— Двигайся!
— Иди в задницу! — буркнул Курт, но подвинулся. — Как там?
— Жопочка, — ответил гефрайтер, стягивая промокшую майку с мускулистого тела.
— В смысле? — не понял Курт.
— Вода поднимается. В низине у парней ее по колено уже в траншее. Представляешь?
— Угу…
— Ты подвинешься или нет?
— Угу…
Курт подвинулся.
Шейдингер тесно прижался к голой спине Курта своей голой спиной. Накрылся своей шинелью.
Вот теперь – точно можно греться. Два индейца под одним одеялом не мерзнут.
— Болотные солдаты… — хихикнул вдруг Шейдингер.
— М-м? — не понял Курт.
— Песню эту знаешь? Болотные солдаты, несем с собой лопаты!
Курт приподнялся на локте:
— Точно! Про нас же! А ты слова помнишь?
— Ну так… Это вот помню…
И два голых, зябнущих от холода и сырости, человека затянули сиплыми голосами:
Auf und nieder geh´n die Posten,
keiner, keiner kann hindurch.
Flucht wird nur das Leben kosten,
vierfach ist umzäunt die Burg.
А потом заорали:
Болотные солдаты.
Несем с собой лопаты.
В лес.
Они орали в бревенчатый, грязный потолок блиндажа, с которого им на лица капала коричневая вода и падали комочки земли, встревоженной близкими разрывами.
Однако мы не сетуем,
зима не может быть бесконечной.
Когда-нибудь мы радостно скажем,
наш дом принадлежит снова нам.
Они бы и дальше стали орать, но на припеве, где болотные солдаты должны были вернуться домой, в певцов прилетел сапог.
— Эй! Вы охренели, что ли? Может еще "Интернационал" споете?
— Иди на хер, — опять приподнялся на локте Курт, глядя в глаза Хофферу.
Тот, скомкав письмо, покрывшееся фиолетовыми разводами чернил, и сунув его за пазуху, быстро стрельнул глазами в сторону выхода. А потом выразительно постучал себя по лбу. Легко спрыгнув на грязный пол, он подошел к лежанке Курта и Шейдингера, шлепая пятками по коричневой воде.
— Идиоты! В штрафдивизию хотите? — шепнул он, чуть наклонясь к ним.
— А что? — не понял Курт.
— Идиоты!
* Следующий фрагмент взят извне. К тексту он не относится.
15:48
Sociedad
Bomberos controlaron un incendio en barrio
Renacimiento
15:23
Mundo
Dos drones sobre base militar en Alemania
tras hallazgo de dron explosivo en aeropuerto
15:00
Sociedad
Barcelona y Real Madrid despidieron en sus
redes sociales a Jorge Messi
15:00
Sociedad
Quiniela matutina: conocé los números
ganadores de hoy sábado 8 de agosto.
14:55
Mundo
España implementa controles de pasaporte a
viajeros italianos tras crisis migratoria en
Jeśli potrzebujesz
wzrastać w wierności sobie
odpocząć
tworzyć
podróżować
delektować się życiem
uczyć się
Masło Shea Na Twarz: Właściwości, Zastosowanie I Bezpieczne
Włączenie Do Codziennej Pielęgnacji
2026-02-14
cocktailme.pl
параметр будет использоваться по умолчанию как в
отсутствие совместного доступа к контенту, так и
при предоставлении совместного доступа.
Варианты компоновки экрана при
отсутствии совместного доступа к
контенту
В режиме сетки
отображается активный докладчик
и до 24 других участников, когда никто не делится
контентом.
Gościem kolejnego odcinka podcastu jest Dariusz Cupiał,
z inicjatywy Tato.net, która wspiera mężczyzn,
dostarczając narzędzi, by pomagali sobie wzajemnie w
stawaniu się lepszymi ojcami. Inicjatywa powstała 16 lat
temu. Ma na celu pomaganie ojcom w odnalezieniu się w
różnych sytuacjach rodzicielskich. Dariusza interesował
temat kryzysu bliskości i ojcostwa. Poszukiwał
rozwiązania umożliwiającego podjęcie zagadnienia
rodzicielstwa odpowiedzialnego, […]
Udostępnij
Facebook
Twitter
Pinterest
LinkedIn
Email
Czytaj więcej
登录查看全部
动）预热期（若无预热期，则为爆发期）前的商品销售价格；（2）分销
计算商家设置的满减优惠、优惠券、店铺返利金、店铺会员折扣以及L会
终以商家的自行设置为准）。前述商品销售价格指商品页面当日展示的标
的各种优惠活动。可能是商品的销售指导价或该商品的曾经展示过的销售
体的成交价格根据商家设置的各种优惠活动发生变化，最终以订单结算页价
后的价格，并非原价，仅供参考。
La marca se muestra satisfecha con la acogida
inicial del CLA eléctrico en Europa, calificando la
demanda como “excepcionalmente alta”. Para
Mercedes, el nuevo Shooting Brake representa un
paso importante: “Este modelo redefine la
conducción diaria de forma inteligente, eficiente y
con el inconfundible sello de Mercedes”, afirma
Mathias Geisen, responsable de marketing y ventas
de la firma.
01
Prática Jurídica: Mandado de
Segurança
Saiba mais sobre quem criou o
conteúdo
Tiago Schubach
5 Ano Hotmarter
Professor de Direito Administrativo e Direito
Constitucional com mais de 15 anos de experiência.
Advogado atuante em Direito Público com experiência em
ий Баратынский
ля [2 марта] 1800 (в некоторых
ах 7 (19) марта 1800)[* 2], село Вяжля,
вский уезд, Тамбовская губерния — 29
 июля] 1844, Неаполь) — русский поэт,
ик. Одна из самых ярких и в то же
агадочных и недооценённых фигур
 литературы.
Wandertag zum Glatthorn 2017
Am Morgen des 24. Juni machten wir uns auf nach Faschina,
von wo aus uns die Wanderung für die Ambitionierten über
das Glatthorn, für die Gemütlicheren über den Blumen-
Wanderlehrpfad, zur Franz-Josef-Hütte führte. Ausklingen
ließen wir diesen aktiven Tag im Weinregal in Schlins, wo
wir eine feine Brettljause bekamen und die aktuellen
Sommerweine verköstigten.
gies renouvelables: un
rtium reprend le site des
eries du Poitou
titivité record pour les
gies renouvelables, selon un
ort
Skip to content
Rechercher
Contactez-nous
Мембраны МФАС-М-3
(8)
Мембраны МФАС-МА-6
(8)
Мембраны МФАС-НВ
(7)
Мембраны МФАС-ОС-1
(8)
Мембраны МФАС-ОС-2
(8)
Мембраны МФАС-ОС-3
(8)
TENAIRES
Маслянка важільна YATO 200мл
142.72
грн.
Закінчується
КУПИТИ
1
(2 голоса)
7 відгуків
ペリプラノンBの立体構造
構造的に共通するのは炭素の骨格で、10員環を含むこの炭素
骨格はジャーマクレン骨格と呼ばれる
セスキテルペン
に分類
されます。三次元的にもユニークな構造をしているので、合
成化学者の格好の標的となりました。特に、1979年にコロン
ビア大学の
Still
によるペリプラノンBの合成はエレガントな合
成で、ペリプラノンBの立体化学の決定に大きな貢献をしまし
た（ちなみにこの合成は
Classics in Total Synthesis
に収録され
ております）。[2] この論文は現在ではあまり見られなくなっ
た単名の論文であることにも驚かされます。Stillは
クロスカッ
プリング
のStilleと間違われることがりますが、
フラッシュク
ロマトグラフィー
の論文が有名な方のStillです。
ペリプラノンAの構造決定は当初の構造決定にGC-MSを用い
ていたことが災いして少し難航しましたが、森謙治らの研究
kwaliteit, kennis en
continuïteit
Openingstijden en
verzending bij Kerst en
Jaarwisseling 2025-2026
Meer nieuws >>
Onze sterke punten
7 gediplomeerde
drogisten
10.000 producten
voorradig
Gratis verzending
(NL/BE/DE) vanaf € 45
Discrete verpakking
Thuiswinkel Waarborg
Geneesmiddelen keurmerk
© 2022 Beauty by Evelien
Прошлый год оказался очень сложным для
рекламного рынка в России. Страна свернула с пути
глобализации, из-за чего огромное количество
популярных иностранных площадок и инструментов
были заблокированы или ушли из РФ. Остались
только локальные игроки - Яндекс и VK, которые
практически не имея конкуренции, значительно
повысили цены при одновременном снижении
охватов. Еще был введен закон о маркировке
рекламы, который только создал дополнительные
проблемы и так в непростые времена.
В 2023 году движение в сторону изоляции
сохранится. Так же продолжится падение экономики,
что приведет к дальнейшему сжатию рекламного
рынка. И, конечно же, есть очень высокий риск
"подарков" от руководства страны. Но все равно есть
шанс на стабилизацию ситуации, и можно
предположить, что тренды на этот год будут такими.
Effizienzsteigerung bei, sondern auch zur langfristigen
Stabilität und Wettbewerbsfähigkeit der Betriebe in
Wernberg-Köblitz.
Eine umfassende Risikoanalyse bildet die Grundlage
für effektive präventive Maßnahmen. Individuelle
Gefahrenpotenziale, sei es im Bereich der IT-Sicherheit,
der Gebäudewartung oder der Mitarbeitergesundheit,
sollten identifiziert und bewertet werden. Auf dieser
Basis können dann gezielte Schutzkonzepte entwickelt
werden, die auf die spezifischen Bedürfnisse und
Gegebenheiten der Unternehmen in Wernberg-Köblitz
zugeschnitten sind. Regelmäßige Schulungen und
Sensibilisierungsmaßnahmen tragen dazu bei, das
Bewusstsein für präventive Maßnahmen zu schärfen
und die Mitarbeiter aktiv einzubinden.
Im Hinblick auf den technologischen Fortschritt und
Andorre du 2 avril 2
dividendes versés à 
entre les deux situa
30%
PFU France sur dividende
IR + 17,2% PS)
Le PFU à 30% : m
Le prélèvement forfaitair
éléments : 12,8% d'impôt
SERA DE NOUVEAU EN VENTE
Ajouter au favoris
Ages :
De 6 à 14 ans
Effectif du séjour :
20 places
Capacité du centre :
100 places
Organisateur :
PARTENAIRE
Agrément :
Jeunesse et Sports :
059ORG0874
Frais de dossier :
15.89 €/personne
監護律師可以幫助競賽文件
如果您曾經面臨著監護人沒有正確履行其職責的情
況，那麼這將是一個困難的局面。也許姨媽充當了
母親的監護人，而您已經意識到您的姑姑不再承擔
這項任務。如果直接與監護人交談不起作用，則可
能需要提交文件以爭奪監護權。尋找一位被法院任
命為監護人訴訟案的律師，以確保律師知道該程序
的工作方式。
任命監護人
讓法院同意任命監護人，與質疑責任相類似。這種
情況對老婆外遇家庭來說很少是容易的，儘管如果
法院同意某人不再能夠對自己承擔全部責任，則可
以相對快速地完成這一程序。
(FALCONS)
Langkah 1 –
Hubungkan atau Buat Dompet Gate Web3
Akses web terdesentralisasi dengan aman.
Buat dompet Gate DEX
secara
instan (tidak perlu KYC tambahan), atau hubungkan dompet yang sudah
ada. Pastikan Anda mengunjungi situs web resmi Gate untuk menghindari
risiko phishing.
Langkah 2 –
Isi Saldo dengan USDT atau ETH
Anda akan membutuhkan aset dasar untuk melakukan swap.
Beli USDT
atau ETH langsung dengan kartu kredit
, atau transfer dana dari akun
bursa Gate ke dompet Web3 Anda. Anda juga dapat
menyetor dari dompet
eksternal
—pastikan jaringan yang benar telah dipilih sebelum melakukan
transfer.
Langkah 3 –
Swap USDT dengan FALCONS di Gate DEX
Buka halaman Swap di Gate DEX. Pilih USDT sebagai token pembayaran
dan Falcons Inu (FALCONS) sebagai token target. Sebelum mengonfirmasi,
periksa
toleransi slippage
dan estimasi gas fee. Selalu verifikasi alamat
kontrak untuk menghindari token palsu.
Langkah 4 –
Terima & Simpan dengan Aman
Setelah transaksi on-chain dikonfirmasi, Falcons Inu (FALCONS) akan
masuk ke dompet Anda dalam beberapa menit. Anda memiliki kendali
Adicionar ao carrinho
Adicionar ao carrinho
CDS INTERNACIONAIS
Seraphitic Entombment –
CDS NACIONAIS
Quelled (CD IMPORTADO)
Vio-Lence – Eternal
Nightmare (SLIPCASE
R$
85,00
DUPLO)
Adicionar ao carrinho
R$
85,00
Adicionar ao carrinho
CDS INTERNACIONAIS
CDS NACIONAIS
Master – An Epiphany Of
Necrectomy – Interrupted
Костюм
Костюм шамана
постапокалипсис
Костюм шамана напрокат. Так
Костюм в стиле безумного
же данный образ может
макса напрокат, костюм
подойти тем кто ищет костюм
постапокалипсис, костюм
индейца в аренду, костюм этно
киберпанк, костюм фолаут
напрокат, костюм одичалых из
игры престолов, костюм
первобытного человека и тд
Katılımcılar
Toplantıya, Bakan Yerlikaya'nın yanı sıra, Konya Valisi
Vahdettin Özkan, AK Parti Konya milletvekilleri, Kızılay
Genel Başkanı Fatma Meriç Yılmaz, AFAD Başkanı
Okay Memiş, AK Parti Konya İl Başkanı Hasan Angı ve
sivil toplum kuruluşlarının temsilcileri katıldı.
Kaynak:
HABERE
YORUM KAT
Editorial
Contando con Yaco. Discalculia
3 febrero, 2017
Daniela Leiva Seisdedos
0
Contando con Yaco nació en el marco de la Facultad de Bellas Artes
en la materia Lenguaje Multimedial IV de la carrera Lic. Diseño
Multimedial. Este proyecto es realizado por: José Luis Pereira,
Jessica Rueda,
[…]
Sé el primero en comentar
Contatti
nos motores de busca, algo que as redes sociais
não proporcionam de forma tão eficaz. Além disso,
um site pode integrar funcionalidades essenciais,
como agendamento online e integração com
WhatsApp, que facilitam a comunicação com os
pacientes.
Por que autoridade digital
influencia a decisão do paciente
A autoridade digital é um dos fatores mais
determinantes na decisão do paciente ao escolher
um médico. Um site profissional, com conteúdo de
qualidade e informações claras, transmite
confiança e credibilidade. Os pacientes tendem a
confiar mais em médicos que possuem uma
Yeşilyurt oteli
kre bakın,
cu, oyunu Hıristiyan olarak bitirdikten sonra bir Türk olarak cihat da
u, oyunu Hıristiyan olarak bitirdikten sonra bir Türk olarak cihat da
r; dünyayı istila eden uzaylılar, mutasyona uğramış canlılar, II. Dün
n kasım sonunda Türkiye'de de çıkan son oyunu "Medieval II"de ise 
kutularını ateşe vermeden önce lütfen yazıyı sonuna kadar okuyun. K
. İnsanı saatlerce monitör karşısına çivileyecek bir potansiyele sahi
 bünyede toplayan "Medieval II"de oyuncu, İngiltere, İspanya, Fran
Вы хоть знаете, что это за песня?
— Да, вроде, еще с Той Войны. Мне говорили, что ее во Фландрии пели, в шестнадцатом году…
Хоффер поморщился:
— Это гимн концлагерников-коммунистов, идиоты.
От близкого разрыва снова задрожали стены.
— А ты откуда знаешь?
Вместо ответа Хоффер снова постучал себя по лбу желтым от табака пальцем и ушел на свою лежанку.
Шейдингер пожал плечами и перевернулся на другой бок. И тихонечко, чтобы услышал только Курт, снова запел:
Wir sind die Moorsoldaten
und ziehen mit dem Spaten ins Moor.
— Заткнись, на всякий случай, — буркнул Курт.
— А что будет? — поинтересовался Шейдингер и округлил голубые глаза. И без того детская наивность его лица, резко контрастировавшая с язвительностью его же характера, превратилась в какую-то белобрысую… Непосредственность, что ли?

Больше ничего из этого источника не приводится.